Many apps use UCS-2 internally, because it's *MUCH* faster to work with for many things than UTF-8 . With utf-8, to take the first 6 characters of a buffer you must decode the UTF-8 data (you don't know if each character is one, two, or four bytes long). With UCS-2, you just return the first 12 bytes of the buffer.

That said - it's only double. For text, that's not a big deal, and really doesn't explain the extreme memory footprints we're seeing.

8 byte characters?

Posted Aug 13, 2005 2:53 UTC (Sat) by hp (guest, #5220) [Link]

Unicode doesn't fit in 16 bits anymore; most apps using 16-bit encodings would be using UTF-16, which has the same variable-length properties as UTF-8. If you pretend each-16-bits-is-one-character then either you're using a broken encoding that can't handle all of Unicode, or you're using UTF-16 in a buggy way. To have one-array-element-is-one-character you have to use a 32-bit encoding.

UTF-8 has the huge advantage that ASCII is a subset of it, which is why everyone uses it for UNIX.

8 byte characters?

Posted Aug 20, 2005 6:24 UTC (Sat) by miallen (guest, #10195) [Link]

Many apps use UCS-2 internally, because it's *MUCH* faster to work with for many things than UTF-8 .
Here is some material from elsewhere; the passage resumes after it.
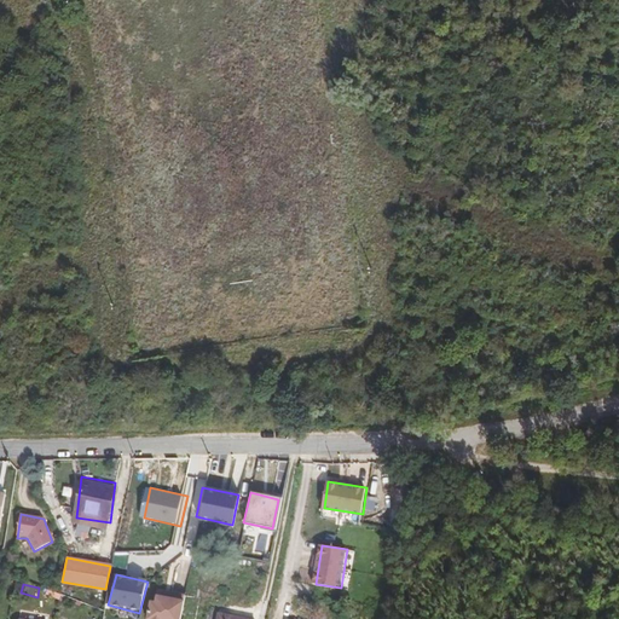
[(179,618),(180,613),(187,613),(187,608),(189,601),(166,599),(163,618),(173,618),(179,618)]
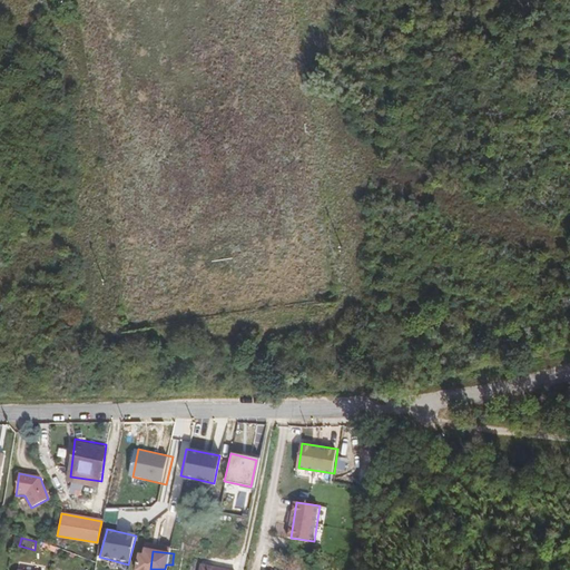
[(50,569),(52,567),(26,560),(23,569),(50,569)]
I donno about that. First, it is a rare thing that you would say "I want 6 *characters*". The only case that I can actually think of would be if you were printing characters in a terminal which has a fixed number of positions for characters. In this case UCS-2 is easier to use but even then I'm not convinced it's actually faster. It your using Cyrillic, yeah, it will probably be faster but if it's 90% ascii I would have to test that. Consider that UTF-8 occupies almost half the space of UCS-2 and that CPU cache misses account for a LOT of overhead. If you have large collections of strings like from say a big XML file the CPU will do a lot more of waiting for data with UCS-2 as opposed to UTF-8.

In truth the encoding of strings is an ant compared to the elephant of data structures and algorithms. If you design your code well and adapt interfaces so that modules can be reused you can improve the efficiency of your code much more than petty compiler options, changing character encodings, etc.